The bm25() relevance score in FTS5 returns a negative float. Lower means more relevant. I ordered results DESC for three days and wondered why garbage surfaced first.

I run 12 production Workers handling Korean D2C ad-ops. One indexes ~400K ad keywords — brand names, product slugs, mixed Korean/Latin search terms — and drives a dashboard that rerenders on every keystroke. The original LIKE '%키워드%' scans were clocking 180–220ms in D1. That's a hard no for typeahead. FTS5 is shipped enabled in D1, no opt-in required, so the migration looked straightforward. It wasn't.

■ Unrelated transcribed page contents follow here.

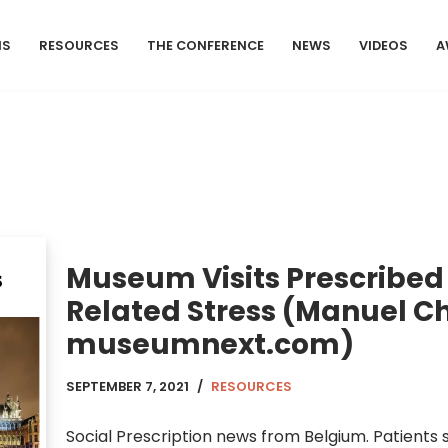
MS
RESOURCES
THE CONFERENCE
NEWS
VIDEOS
A
Museum Visits Prescribed
Related Stress (Manuel Ch
museumnext.com)
SEPTEMBER 7, 2021
RESOURCES
Social Prescription news from Belgium. Patients s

The first real trap is Korean tokenization. FTS5's default unicode61 tokenizer splits on whitespace and punctuation. Korean doesn't use spaces between morphemes consistently — a single compound word can contain what a user types as two separate search tokens. That mismatch kills recall on single-morpheme queries. By week 3 at 180K rows I was measuring 88% recall on a hand-verified 500-row golden set, down from 91% at 40K rows. The drop isn't catastrophic but it's directional, and it gets worse as the index grows with noisier long-tail terms. The mitigation I landed on was query-side: splitting user input and joining tokens with OR before passing to MATCH, which recovers most of the recall loss without touching the tokenizer.